その意味においても、村上が監修するハートランドは稀有なブランドなのだ。メバル釣りに使うような極小フィネスリグ特化の『冴掛ミッジディレクションST』など例外もあるが、そもそも岸釣りで必要な汎用性のなかに村上流の味付けをしたロッドこそがハートランドではないか。7ftを「ふつう」と言い切る岸釣りアングラーなど、彼をおいてほかにはいない。

村上「長い竿のほうが、カッコええやん」

たしかに、ロングロッドならではのベンディングカーブの美しさや使いこなす楽しさもあろう。でも実は、すべてにおいて合理的。村上の独創は確信犯なのである。

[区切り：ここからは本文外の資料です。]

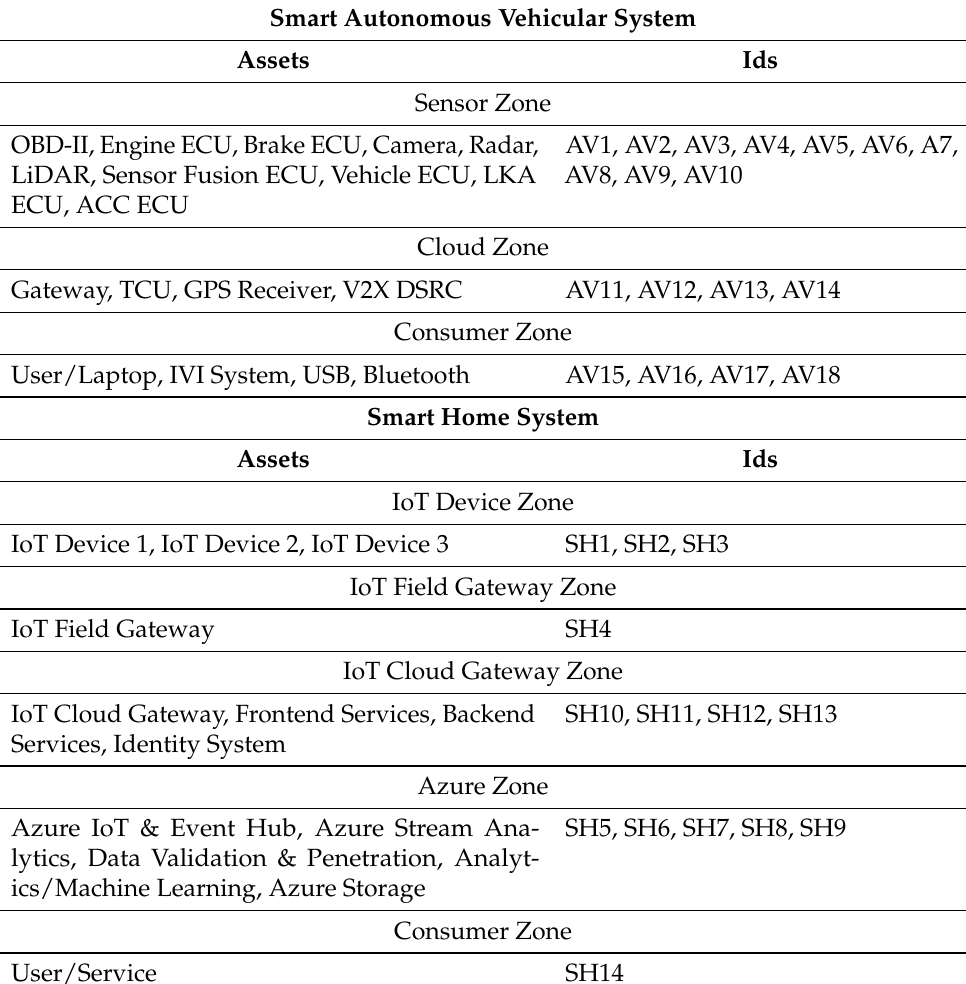
Table 2. Components Representation of Smart Use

今回のロケに持ち込んだスピニングロッドを、村上自身に解説してもらった。

あえてマイルドな個性を与えたハートランドのスタンダードモデル

ハートランド6102MLFS-19

[SPEC]
【全長】2.08m
【継数】2本
【仕舞寸法】108cm
【自重】110g
【先径/元径】1.5mm/9.9mm
【ルアー】1.8~7g
【ライン(PE)】0.5~1.0号
【価格】45,500円(税抜き)

村上「2007年に作ったPEライン対応のライトゲームロッド『スピニング柳龍』に近い竿やね。これも伸びのないPE使用が前提であり、穂先は曲がる、そしてある程度バットまで入る。だから投げやすいし、掛けた魚をいなしやすい。ライトリグからスモールプラグまで何でも使える。ビビビショットなら1.8~3.5g。リールは2000番がええかな」

使っていて世界一おもしろい、

村上流“遊び竿”の真骨頂

ハートランドAGS701ULF/RS-ST16【冴掛 Midge direction ST】

[SPEC]
【全長】2.13m
【継数】1本
【仕舞寸法】213cm
【自重】78g
【先径/元径】0.7mm/8.4mm
【ルアー】0.45~3.5g
【ライン(PE)】0.15~0.4号
【価格】63,000円(税抜き)

村上「何に使うの?って思ってまうような、すごく柔らかい竿(笑)。リールは1000番台でもええくらい。ビビビショットなら1.8gやけど、それでもラバーの抵抗に負けてまう。ちゃんとバットで止められるから、“わざと負けさせて”使うことも多いんやけどね。基本は3inワームの1/64ozジグヘッドリグとか。プラグは不可です」

ライアミノー3in(レジスター部をカット)のマスバリノーシンカーでキャッチ。「かわいいサイズやけど、この竿だと十分楽しめるのがええところ(笑)」

ティップはメガトップカーボンソリッド。ブランクスの軽さを活かすため、贅肉を削いだグリップ部は特徴的な意匠。自然とソフトハンドになる。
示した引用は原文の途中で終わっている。